### Trecho da página:
%%

Monday, August 08, 2005

SEGUNDA SESSÃO

  • SEGUNDA SEÇÃO – JOSÉ CARLOS AVELLAR

José Carlos Avellar é crítico de cinema com colaborações em jornais e revistas especializadas. Co-autor de trabalhos sobre o cinema brasileiro e latino-americano - entre eles Le cinéma brésilien (Centre Pompidou, Paris) e Hojas de cine (Universidad Autonoma Metropolitana, México, - Avellar teve inúmeros ensaios publicados em catálogos de festivais de cinema como o de Manheim, Locarno e Valladolid. Autor de quatro livros, entre eles O chão da palavra: cinema e literatura no Brasil (1994) e A ponte clandestina (1995), Avellar é atualmente secretário para a América Latina da Fipresci, associação internacional de críticos de cinema.

%%

### Dados apresentados:
%%

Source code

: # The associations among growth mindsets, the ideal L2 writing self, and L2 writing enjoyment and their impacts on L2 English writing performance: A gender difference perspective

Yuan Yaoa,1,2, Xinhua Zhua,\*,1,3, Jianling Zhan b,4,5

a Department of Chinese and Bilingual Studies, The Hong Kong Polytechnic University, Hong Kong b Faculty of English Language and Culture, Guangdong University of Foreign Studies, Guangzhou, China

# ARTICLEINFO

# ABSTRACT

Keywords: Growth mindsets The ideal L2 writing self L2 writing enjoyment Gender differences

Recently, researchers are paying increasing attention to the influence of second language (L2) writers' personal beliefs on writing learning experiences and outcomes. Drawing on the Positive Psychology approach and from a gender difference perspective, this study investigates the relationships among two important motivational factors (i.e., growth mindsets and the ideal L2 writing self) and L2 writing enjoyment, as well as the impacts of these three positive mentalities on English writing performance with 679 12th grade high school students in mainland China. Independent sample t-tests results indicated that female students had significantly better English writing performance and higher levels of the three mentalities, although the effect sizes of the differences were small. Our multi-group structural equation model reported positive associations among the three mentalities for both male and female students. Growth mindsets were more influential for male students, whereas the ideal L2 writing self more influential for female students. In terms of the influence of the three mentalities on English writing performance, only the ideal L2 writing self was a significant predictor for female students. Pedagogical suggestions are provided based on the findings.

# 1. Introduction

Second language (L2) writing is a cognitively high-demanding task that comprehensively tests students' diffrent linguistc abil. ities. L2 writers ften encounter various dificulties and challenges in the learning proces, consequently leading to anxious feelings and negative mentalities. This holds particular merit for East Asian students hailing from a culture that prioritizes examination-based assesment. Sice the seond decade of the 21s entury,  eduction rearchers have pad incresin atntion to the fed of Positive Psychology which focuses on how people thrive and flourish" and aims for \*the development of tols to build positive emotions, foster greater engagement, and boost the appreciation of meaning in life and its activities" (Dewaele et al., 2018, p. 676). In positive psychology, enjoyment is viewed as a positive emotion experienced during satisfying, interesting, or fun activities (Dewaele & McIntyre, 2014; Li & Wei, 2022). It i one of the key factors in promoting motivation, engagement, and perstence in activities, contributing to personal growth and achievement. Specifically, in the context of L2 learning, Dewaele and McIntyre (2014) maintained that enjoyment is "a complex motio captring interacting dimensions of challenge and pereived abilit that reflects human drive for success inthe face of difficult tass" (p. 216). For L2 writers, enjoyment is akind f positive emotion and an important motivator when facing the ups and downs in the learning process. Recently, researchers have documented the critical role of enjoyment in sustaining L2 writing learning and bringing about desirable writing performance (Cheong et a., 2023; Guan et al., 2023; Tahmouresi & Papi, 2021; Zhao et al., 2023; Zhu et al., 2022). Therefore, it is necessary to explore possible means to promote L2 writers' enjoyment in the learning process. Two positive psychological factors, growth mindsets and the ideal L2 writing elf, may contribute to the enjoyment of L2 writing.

%%

### Tarefas:
1. Reescreva em forma de lista o parágrafo do trecho da página que começa com "José Carlos Avellar é crítico de cinema", mantendo os fatos principais.
2. Prossiga o trecho da página sobre José Carlos Avellar a partir do ponto em que ele termina.

### Respostas:
1.
- Crítico de cinema, colabora com jornais e revistas especializadas.
- É coautor de trabalhos sobre o cinema brasileiro e latino-americano, entre eles Le cinéma brésilien (Centre Pompidou, Paris) e Hojas de cine (Universidad Autonoma Metropolitana, México).
- Publicou inúmeros ensaios em catálogos de festivais de cinema, como os de Manheim, Locarno e Valladolid.
- É autor de quatro livros, entre eles O chão da palavra: cinema e literatura no Brasil (1994) e A ponte clandestina (1995).
- Atualmente é secretário para a América Latina da Fipresci, associação internacional de críticos de cinema.

2.
  • A crítica de cinema mudou? Antes escrevia-se sobre cada filme que estreava. Na década de 50 havia cerca de 4 a 5 mil cinemas no país. Cada filme passava por pouco tempo, mas eram repetidas em cinemas de bairro. Agora há um terço do número de salas no brasil, 1600 salas aproximadamente. Entram no país cerca de 200 títulos (antes eram 600). Os centros de produção que chegam aqui hoje são poucos. 80% é hollywood e cinema dos EUA. Os modelos de pensar o cinema vinham ou da Europa ou dos EUA. Nos anos 40 e 50 pensava-se ou de acordo com Hollywood ou Europa (neo-realismo, por exemplo). A reflexão era feita em um parte menos nobre dos jornais. Havia um crítico titular e secundários. Os últimos escreviam sobre as salas acessórias. Escreviam sobre filmes búlgaros, poloneses, japoneses etc.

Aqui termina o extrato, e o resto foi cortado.